Material supplied =
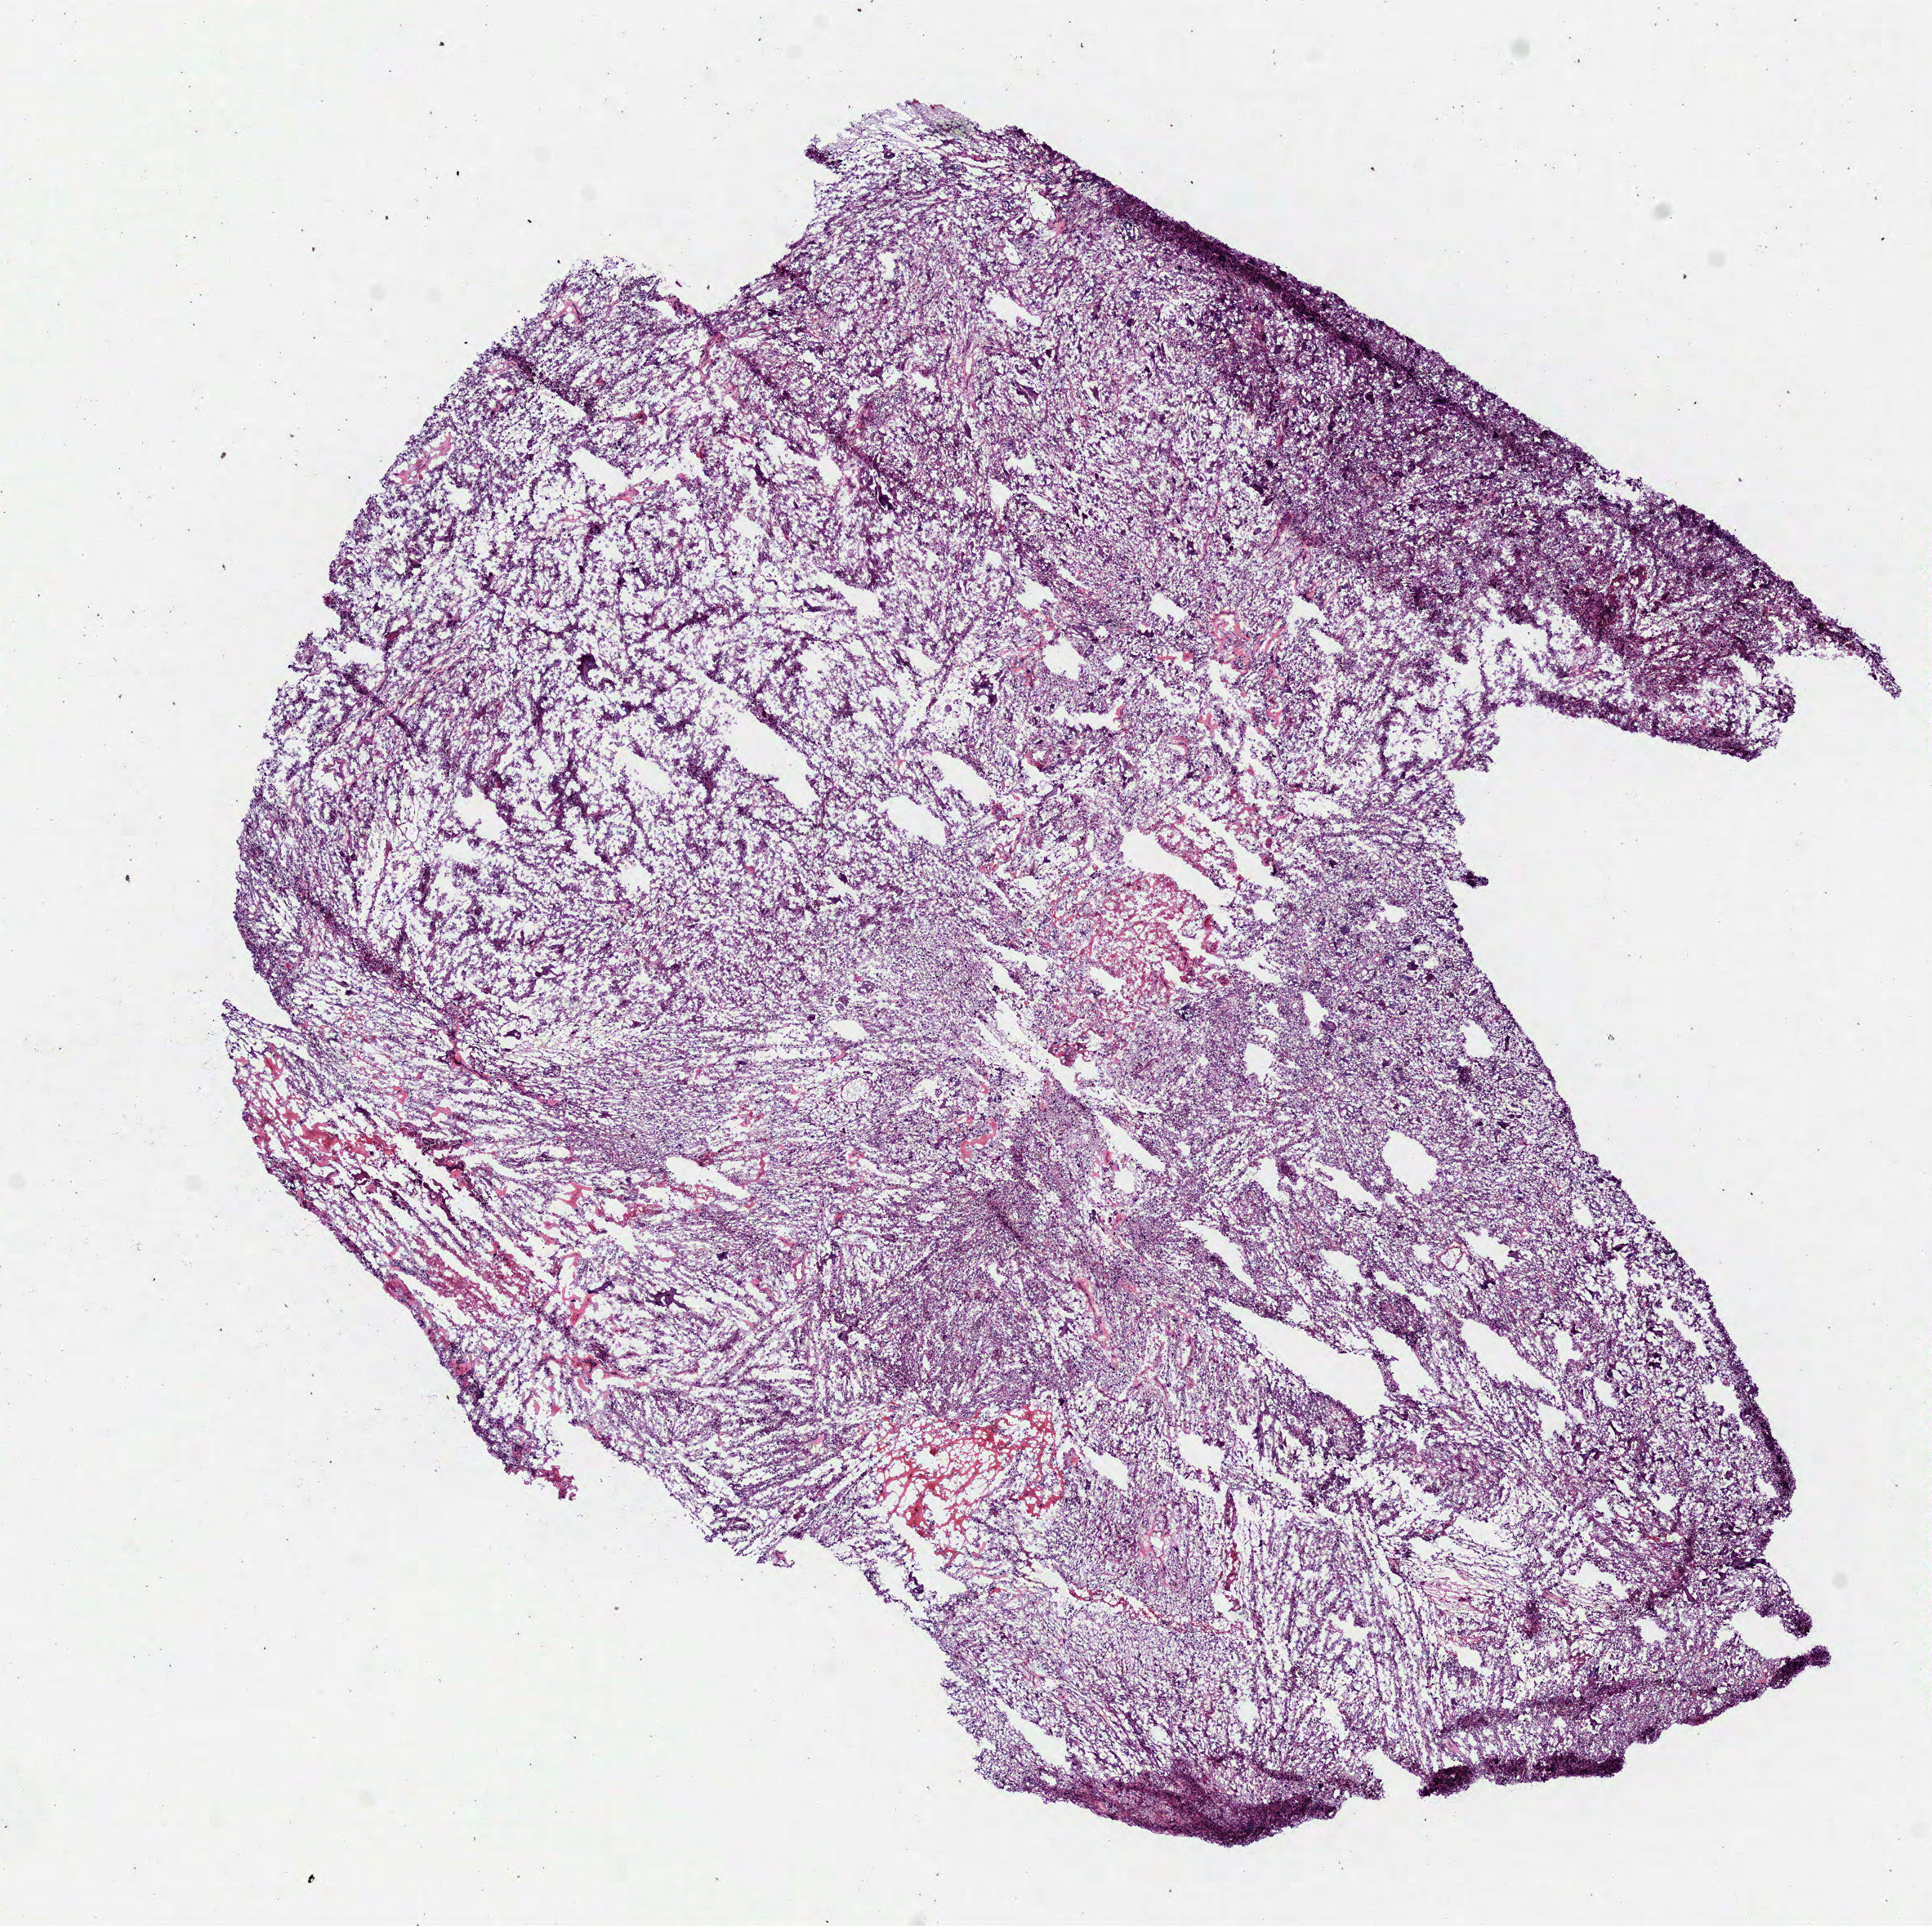
Whole-slide histology image, H&E — whole scanned area (about 9.5 x 9.5 mm) shown as a low-resolution overview. Frozen section from the bottom of the tissue portion. Brain, primary tumour sample. Female, age 53 years at initial diagnosis. Pathologist review of this section (percent, as recorded): tumour cells 90%, tumour nuclei 85%, normal cells 0%, stromal cells 0%, necrosis 10%.
Pathologic diagnosis: Glioblastoma.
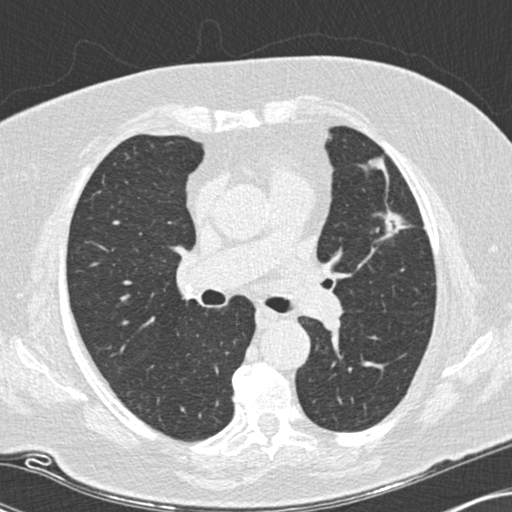
Low-dose screening chest CT, one axial slice. Slice 96 of 151 in the series (ordered by position). Reconstruction kernel B30f. 120 kVp. Lung window (W 1500 / L -600 HU). 2 mm slice thickness. 512 × 512 image matrix, field of view 330 × 330 mm.
Structures marked on this image (outlined manually by an expert reader):
- lesion 1 (tumor, upper lobe of left lung): box from (x=379, y=210) to (x=409, y=240) px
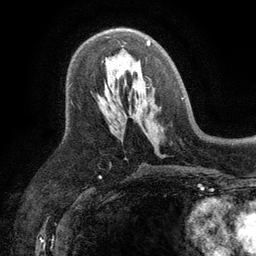
Breast MRI (dynamic contrast-enhanced), one axial slice; slice 64 of 134 in the series (ordered by position); cropped to one breast; dynamic contrast-enhanced series, time point 2 of 6 at this slice position (early post-contrast); 3 T; TE 2.8 ms, TR 7.5 ms; 1.2 mm slice thickness; 256 × 256 image matrix, field of view 175 × 175 mm. Female patient.
Outlined on this slice (semi-automatically segmented with operator editing):
- enhancing-tissue mask used for the functional tumour volume (all voxels passing the contrast-enhancement thresholds inside the analysis volume; usually the tumour): bounding box [x1, y1, x2, y2] px = [147, 40, 151, 46]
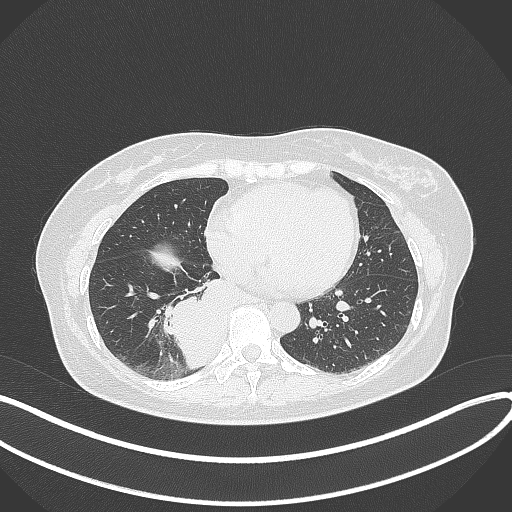
Chest CT, one axial slice; slice 129 of 331 in the series (ordered by position); reconstruction kernel B70f; lung window (W 1500 / L -600 HU); 1 mm slice thickness; 512 × 512 image matrix, field of view 400 × 400 mm. Female patient, age 54 years. Case-level facts recorded for this patient, not image findings: clinical TNM (as recorded): T4 N0 M0.
Structures marked on this image (rectangle marked by the reading radiologist):
- lung tumour (recorded histology: adenocarcinoma): bounding box [x1, y1, x2, y2] px = [163, 271, 233, 377]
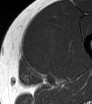
MRI of an extremity soft-tissue mass, one axial slice; position 33 of 62 along the scan axis; MR volume resampled by the dataset authors to the PET/CT grid (not the native acquisition matrix); 92 × 104 image matrix, field of view 90 × 102 mm. Male patient. Case-level facts recorded for this patient, not image findings: histological type: mixoid liposarcoma; grade: low; site of the primary tumour: left thigh.
Structures marked on this image (expert contour drawn on MRI and transferred to this co-registered scan by the dataset authors):
- gross tumour volume (mass): bounding box [x1, y1, x2, y2] px = [21, 22, 70, 77]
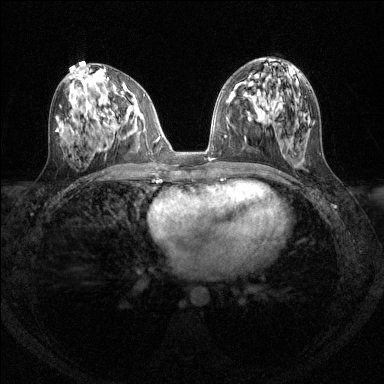
Breast MRI (dynamic contrast-enhanced), one axial slice; position 65 of 144 along the scan axis; dynamic contrast-enhanced series, time point 2 of 6 at this slice position (early post-contrast); 1.5 T; TE 1.7 ms, TR 4.6 ms; 384 × 384 image matrix. Female patient.
Structures marked on this image (semi-automatic segmentation, software-assisted and operator-edited):
- enhancing-tissue mask used for the functional tumour volume (all voxels passing the contrast-enhancement thresholds inside the analysis volume; usually the tumour): bounding box <113,98,135,129> (left, top, right, bottom; pixels)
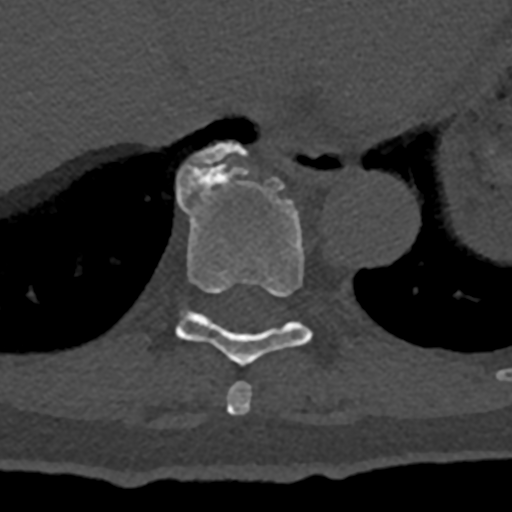
CT including the spine, one axial slice; position 650 of 797 along the scan axis; reconstruction kernel Br40s/3; 120 kVp; bone window (W 1800 / L 400 HU); 0.5 mm slice thickness; 512 × 512 image matrix, field of view 160 × 160 mm. Male patient, age 74 years. From the clinical record (not read from this slice): primary cancer: renal.
Structures marked on this image (semi-automatic segmentation, software-assisted and operator-edited):
- T10 vertebra: bounding box (x1, y1, x2, y2) in pixels: (176, 143, 248, 200)
- T8 vertebra: (226, 381, 252, 415)
- T9 vertebra: (175, 166, 312, 366)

Problem to solve =
From the records above, copy only the lines running from the line holding "Structures marked on this image (rectangle" through the line holding "right, bottom; pixels)", with no pictures.

Result of this exercise =
Structures marked on this image (rectangle marked by the reading radiologist):
- lung tumour (recorded histology: adenocarcinoma): bounding box [x1, y1, x2, y2] px = [163, 271, 233, 377]
MRI of an extremity soft-tissue mass, one axial slice; position 33 of 62 along the scan axis; MR volume resampled by the dataset authors to the PET/CT grid (not the native acquisition matrix); 92 × 104 image matrix, field of view 90 × 102 mm. Male patient. Case-level facts recorded for this patient, not image findings: histological type: mixoid liposarcoma; grade: low; site of the primary tumour: left thigh.
Structures marked on this image (expert contour drawn on MRI and transferred to this co-registered scan by the dataset authors):
- gross tumour volume (mass): bounding box [x1, y1, x2, y2] px = [21, 22, 70, 77]
Breast MRI (dynamic contrast-enhanced), one axial slice; position 65 of 144 along the scan axis; dynamic contrast-enhanced series, time point 2 of 6 at this slice position (early post-contrast); 1.5 T; TE 1.7 ms, TR 4.6 ms; 384 × 384 image matrix. Female patient.
Structures marked on this image (semi-automatic segmentation, software-assisted and operator-edited):
- enhancing-tissue mask used for the functional tumour volume (all voxels passing the contrast-enhancement thresholds inside the analysis volume; usually the tumour): bounding box <113,98,135,129> (left, top, right, bottom; pixels)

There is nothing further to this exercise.